* [Requirement]: Take the data and return it in full. Change nothing.

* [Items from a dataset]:
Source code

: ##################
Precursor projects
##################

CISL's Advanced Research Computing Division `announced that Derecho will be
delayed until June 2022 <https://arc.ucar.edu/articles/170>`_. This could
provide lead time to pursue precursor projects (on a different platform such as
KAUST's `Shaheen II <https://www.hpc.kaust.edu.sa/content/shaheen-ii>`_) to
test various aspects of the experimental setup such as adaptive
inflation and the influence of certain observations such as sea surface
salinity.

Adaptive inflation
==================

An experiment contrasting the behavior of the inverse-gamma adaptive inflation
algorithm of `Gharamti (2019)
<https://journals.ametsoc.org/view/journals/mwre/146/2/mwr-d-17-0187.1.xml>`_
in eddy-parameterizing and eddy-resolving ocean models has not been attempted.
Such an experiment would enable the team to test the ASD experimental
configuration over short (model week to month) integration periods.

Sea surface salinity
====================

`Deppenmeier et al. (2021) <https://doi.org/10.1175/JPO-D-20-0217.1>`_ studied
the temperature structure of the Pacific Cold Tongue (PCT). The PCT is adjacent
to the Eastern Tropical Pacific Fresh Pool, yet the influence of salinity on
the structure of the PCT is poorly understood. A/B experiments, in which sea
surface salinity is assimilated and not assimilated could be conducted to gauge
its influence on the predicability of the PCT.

* [Problem solution]:
Source code

: ##################
Precursor projects
##################

CISL's Advanced Research Computing Division `announced that Derecho will be
delayed until June 2022 <https://arc.ucar.edu/articles/170>`_. This could
provide lead time to pursue precursor projects (on a different platform such as
KAUST's `Shaheen II <https://www.hpc.kaust.edu.sa/content/shaheen-ii>`_) to
test various aspects of the experimental setup such as adaptive
inflation and the influence of certain observations such as sea surface
salinity.

Adaptive inflation
==================

An experiment contrasting the behavior of the inverse-gamma adaptive inflation
algorithm of `Gharamti (2019)
<https://journals.ametsoc.org/view/journals/mwre/146/2/mwr-d-17-0187.1.xml>`_
in eddy-parameterizing and eddy-resolving ocean models has not been attempted.
Such an experiment would enable the team to test the ASD experimental
configuration over short (model week to month) integration periods.

Sea surface salinity
====================

`Deppenmeier et al. (2021) <https://doi.org/10.1175/JPO-D-20-0217.1>`_ studied
the temperature structure of the Pacific Cold Tongue (PCT). The PCT is adjacent
to the Eastern Tropical Pacific Fresh Pool, yet the influence of salinity on
the structure of the PCT is poorly understood. A/B experiments, in which sea
surface salinity is assimilated and not assimilated could be conducted to gauge
its influence on the predicability of the PCT.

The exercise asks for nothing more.